DOCUMENT:
— BEGIN —
- Original title: پہچان
- Genre: Drama
- Written by: Azra Babar
- Directed by: Mehreen Jabbar
- Starring: Sonia Rehman; Rehan Sheikh; Deepti Gupta; Ismail Bashey; Nasreen Qureshi;
- Composer: Shaun Ilahi
- Country of origin: Pakistan
- Original language: Urdu
- No. of episodes: 13

Production
- Producers: Asma Hashmi; Humayun Saeed;
- Editors: Vishesh Sharma; Mehreen Jabbar;
- Running time: ~38 minutes

Original release
- Network: Hum TV
- Release: 2006 – 2006

= Pehchaan (2006 TV series) =

Pakistani TV drama series

Pehchaan is a Pakistani drama television series which aired on Hum TV in 2006. The serial was directed by Mehreen Jabbar and written by Azra Babar. The serial follows the journey of three expatriates who find their true identities. It stars Sonia Rehman, Ismail Bashey, Rehan Sheikh, Deepti Gupta and Nasreen Qureshi in the lead roles. It tackles themes such as miseries of women married to foreigners, adopted children and people with lost identities.

In 2011, it was retitled as Aks (lit. "Reflection") and aired on the channel as a soap serial (splitting each episodes into two episodes of approximately 20 minutes each).
— END —
WHAT TO WORK ON:
1. In the Pehchaan article, rewrite the passage from "Pehchaan is a" to "with lost identities.", changing "expatriates" to "emigrants".
2. Carry on the Pehchaan article from the point where it ends.

(Stored items)
— BEGIN —
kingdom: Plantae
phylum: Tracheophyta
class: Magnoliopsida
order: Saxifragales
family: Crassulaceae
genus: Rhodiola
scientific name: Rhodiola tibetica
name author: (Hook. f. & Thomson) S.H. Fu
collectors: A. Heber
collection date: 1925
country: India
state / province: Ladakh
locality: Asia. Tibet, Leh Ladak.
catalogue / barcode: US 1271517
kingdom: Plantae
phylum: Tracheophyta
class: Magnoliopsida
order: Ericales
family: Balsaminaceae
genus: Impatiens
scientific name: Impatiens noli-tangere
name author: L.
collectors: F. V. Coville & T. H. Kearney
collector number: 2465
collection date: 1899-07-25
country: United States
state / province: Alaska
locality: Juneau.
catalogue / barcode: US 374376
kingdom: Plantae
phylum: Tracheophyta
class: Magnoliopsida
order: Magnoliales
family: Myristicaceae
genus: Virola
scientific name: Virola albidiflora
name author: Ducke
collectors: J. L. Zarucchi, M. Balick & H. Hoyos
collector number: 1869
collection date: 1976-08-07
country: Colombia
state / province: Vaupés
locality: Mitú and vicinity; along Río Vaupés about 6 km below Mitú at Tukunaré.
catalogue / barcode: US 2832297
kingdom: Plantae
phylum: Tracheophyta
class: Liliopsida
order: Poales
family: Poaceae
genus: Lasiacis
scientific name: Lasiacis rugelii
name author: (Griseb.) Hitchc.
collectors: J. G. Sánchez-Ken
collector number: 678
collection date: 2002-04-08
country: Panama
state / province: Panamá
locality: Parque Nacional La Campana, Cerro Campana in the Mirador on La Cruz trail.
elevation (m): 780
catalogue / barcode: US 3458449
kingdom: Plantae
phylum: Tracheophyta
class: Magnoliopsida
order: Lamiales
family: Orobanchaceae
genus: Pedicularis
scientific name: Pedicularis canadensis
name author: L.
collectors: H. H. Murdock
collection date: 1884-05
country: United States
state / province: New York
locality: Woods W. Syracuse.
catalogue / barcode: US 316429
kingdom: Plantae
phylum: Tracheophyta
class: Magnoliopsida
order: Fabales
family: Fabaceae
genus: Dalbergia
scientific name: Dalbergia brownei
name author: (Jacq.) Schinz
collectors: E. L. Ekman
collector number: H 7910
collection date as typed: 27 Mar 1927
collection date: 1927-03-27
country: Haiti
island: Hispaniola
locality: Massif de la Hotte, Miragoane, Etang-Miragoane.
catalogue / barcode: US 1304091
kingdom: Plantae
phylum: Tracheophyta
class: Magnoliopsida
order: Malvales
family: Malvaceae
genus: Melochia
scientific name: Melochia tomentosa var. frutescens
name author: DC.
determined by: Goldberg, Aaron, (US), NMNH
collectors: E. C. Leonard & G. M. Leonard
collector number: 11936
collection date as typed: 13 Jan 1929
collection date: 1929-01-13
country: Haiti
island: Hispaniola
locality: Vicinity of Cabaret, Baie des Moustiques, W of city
— END —
ANSWERS:
1.
Pehchaan is a Pakistani drama television series which aired on Hum TV in 2006. The serial was directed by Mehreen Jabbar and written by Azra Babar. The serial follows the journey of three emigrants who find their true identities. It stars Sonia Rehman, Ismail Bashey, Rehan Sheikh, Deepti Gupta and Nasreen Qureshi in the lead roles. It tackles themes such as miseries of women married to foreigners, adopted children and people with lost identities.

2.
==Plot summary==
Pehchaan is the journey of three friends, Nina, Amir and Kiran who are expatriates living in New York and discover their true identities. Amir is caught in a cold marriage and is attracted to Nina, who knows his conditions. Kiran is fleeing from her life partner and goes to America to live with Nina. She engages with Asad who is a road artist and a RJ on a nearby radio broadcast. The serial also deals with the story of film star, Sam who is Nina's real mother but Nina is unaware of it.

==Cast==
- Sonia Rehman as Nina
- Rehan Sheikh as Asad
- Deepti Gupta as Kira
- Ismail Bashey as Amir
- Nasreen Qureshi as Sam
- Neshmia Alam (Child)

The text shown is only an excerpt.